→ **Exercise**: Exact copy, no pictures: output each line below as it stands.

Web page revision data

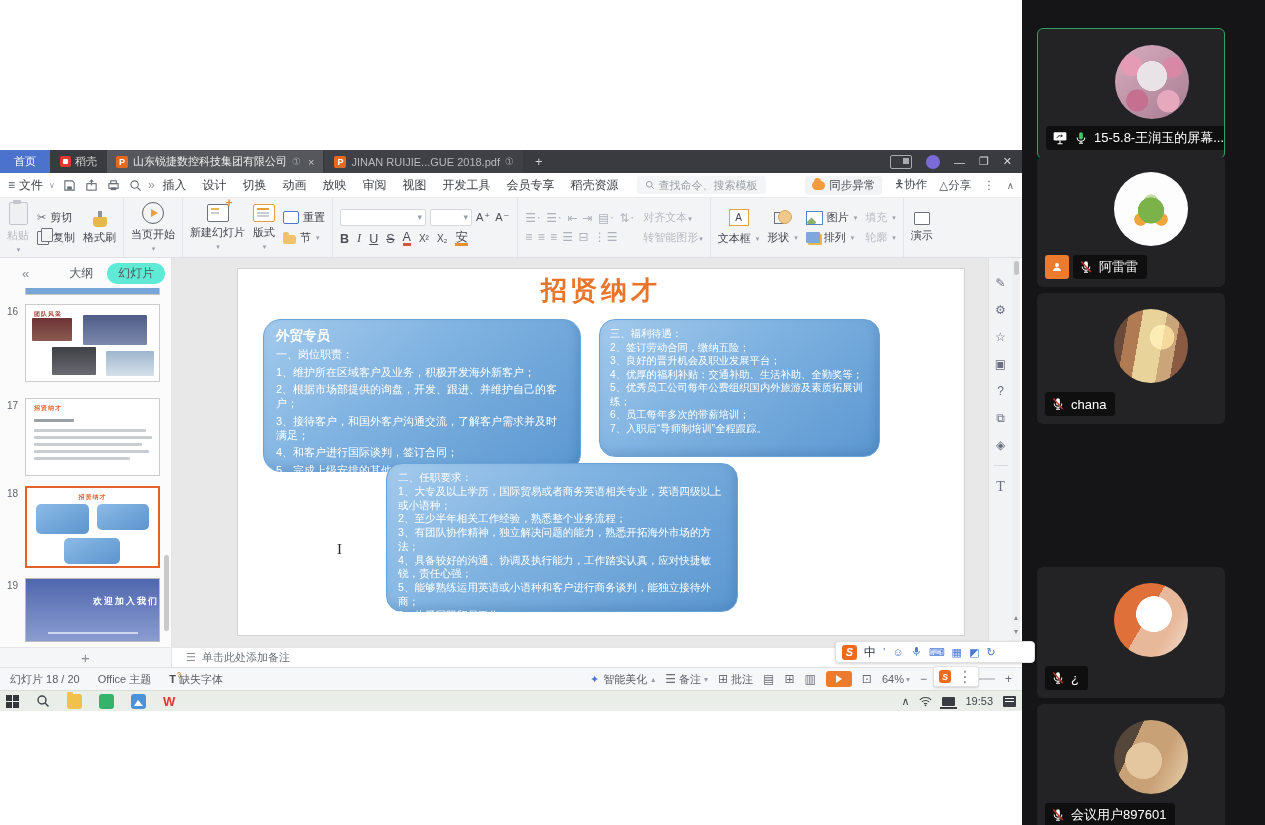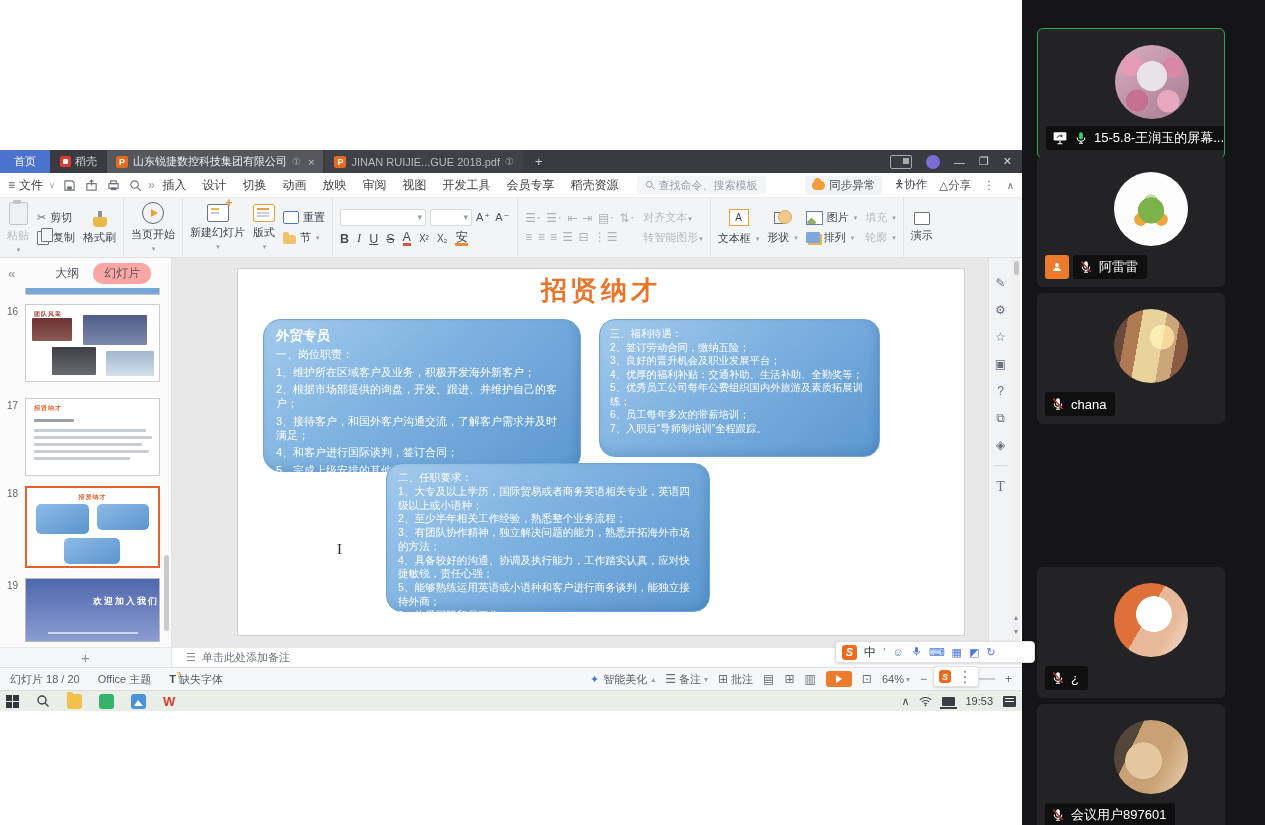"大纲" .side-tabs { padding-left: 8px -> 22px }
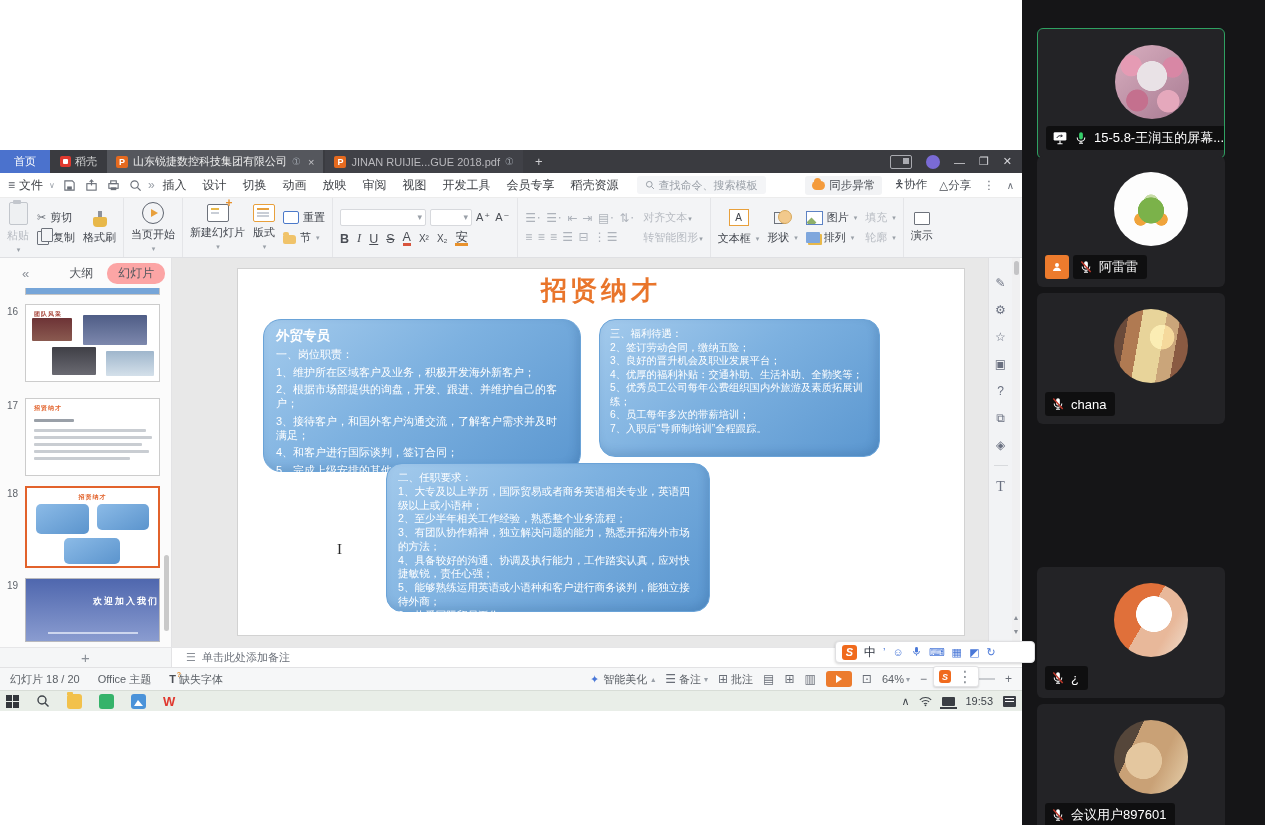"幻灯片" .pill { background: #fca5a5 -> #5eead4 }
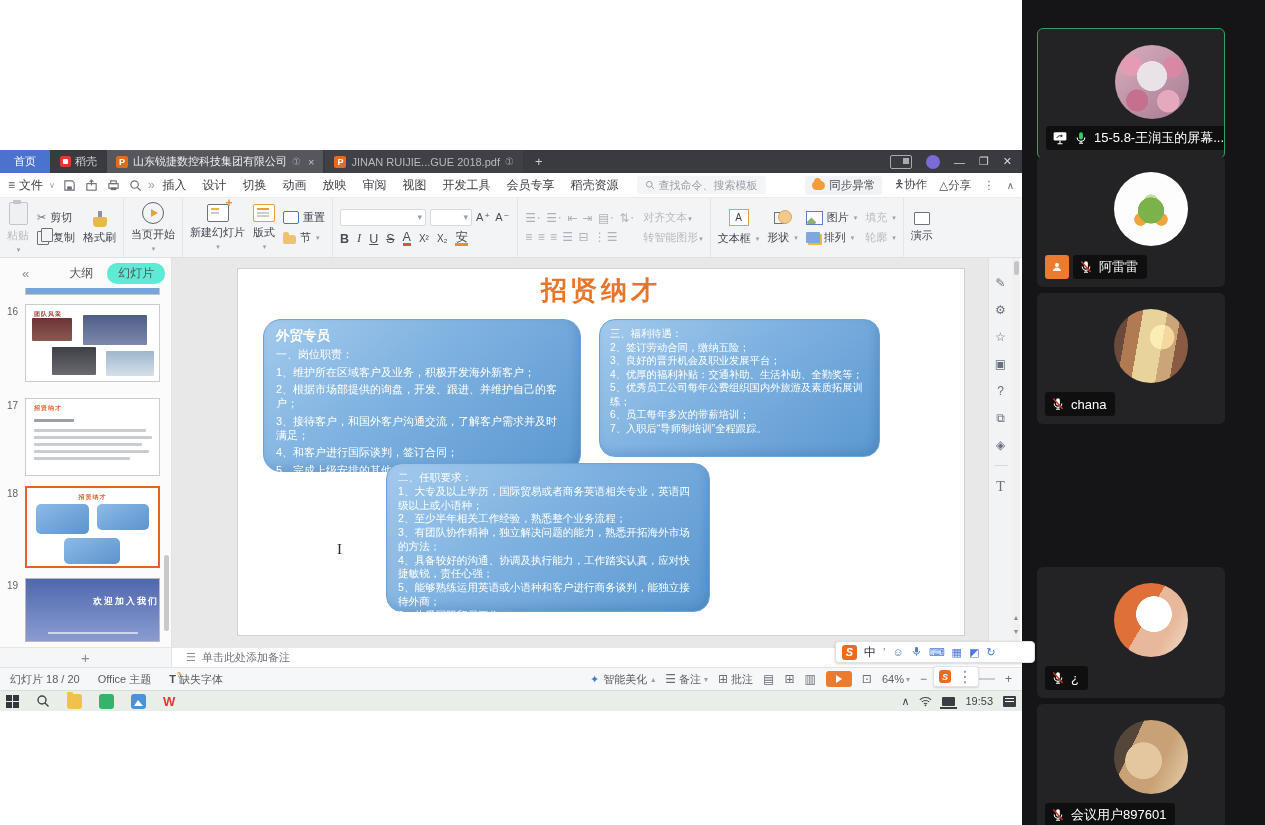"二、任职要求：" .bb-bottom { width: 324px -> 352px }
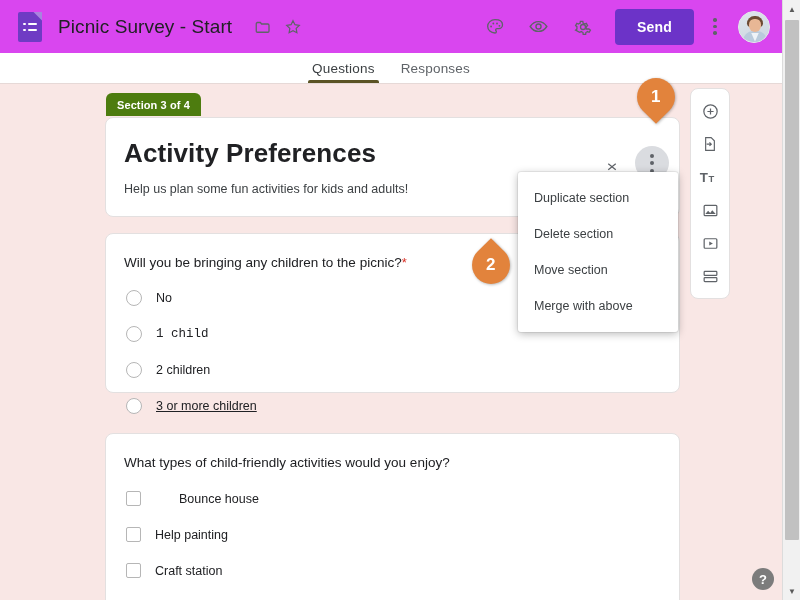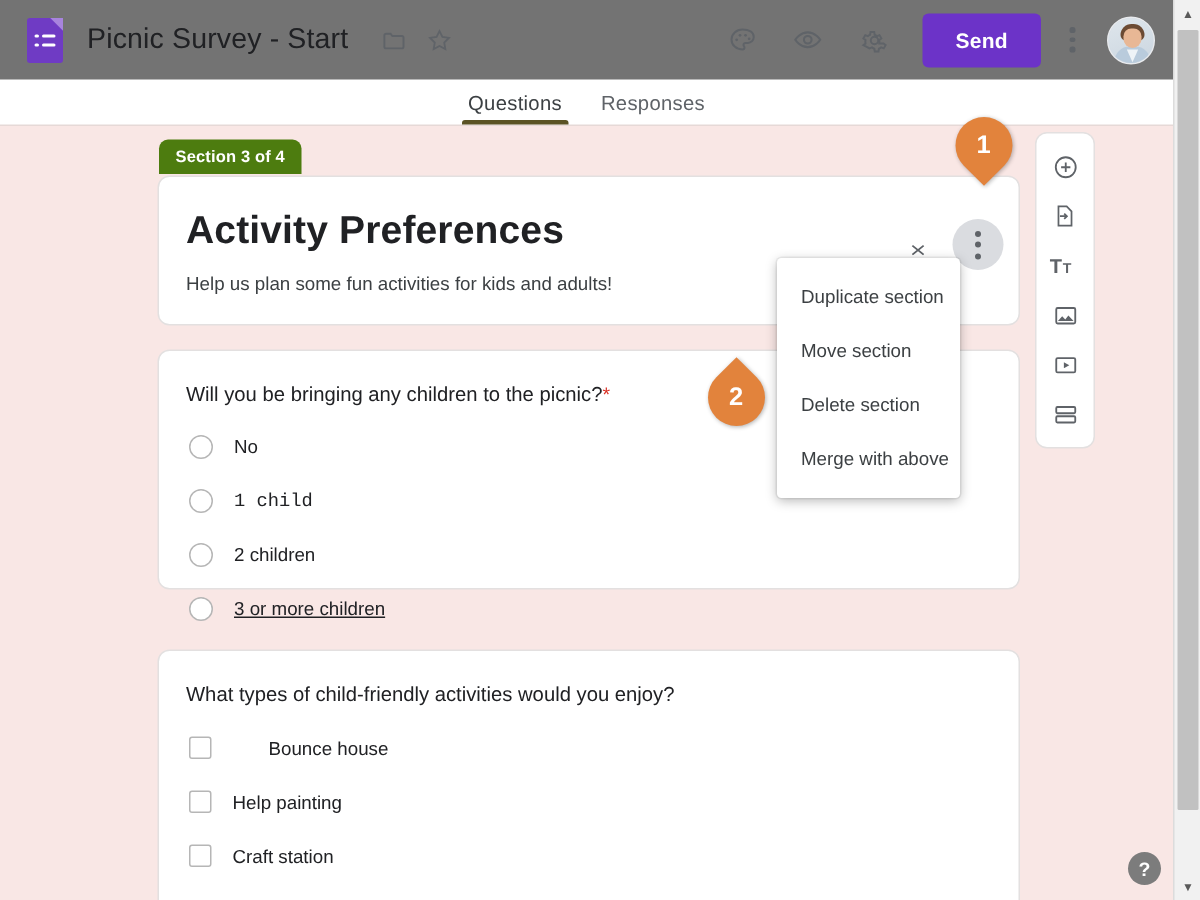"Picnic Survey - Start" .header { background: #737373 -> #d946ef }
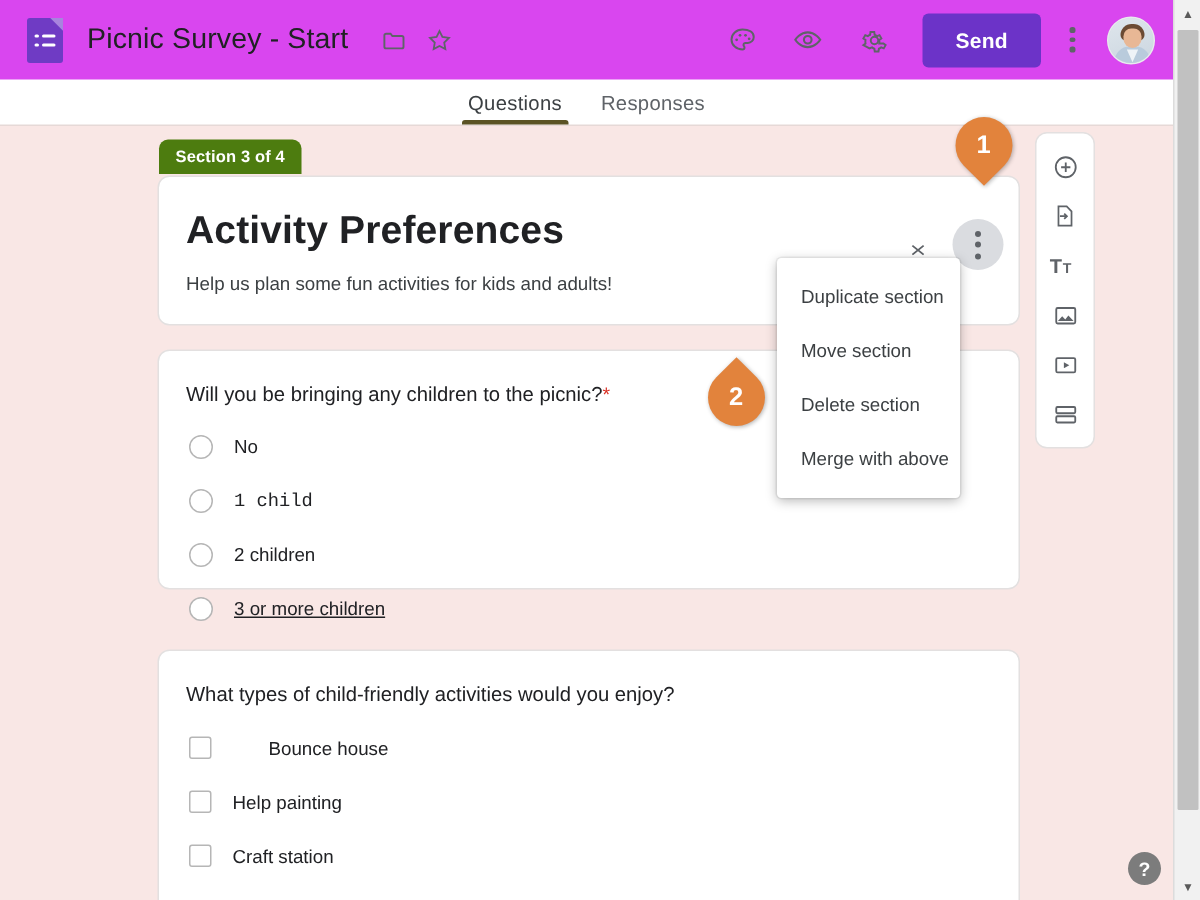"Duplicate section" .menu { width: 122px -> 160px }
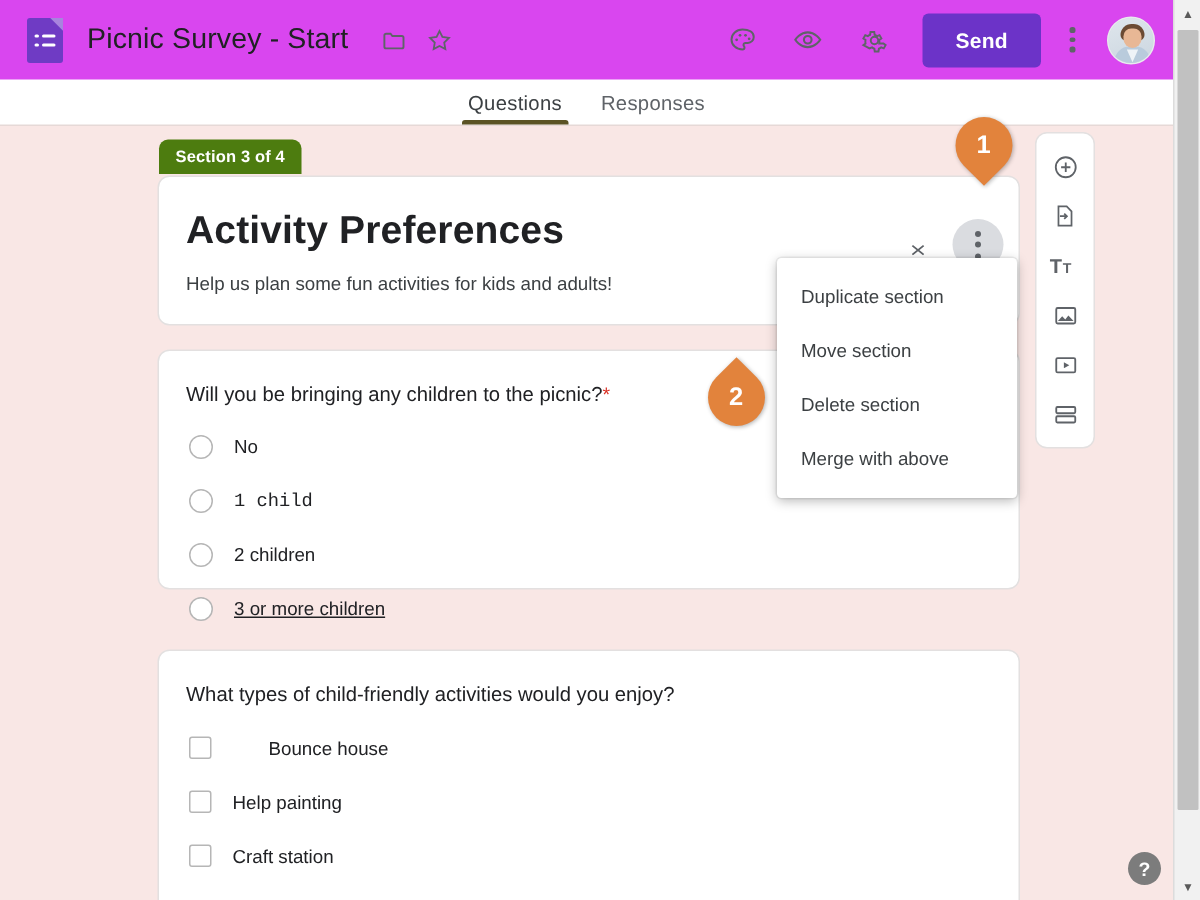"Move section" div.menu-item { order: before "Delete section" -> after "Delete section" }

→ **Answer section**:
"大纲" .side-tabs { padding-left: 8px -> 22px }
"幻灯片" .pill { background: #fca5a5 -> #5eead4 }
"二、任职要求：" .bb-bottom { width: 324px -> 352px }
"Picnic Survey - Start" .header { background: #737373 -> #d946ef }
"Duplicate section" .menu { width: 122px -> 160px }
"Move section" div.menu-item { order: before "Delete section" -> after "Delete section" }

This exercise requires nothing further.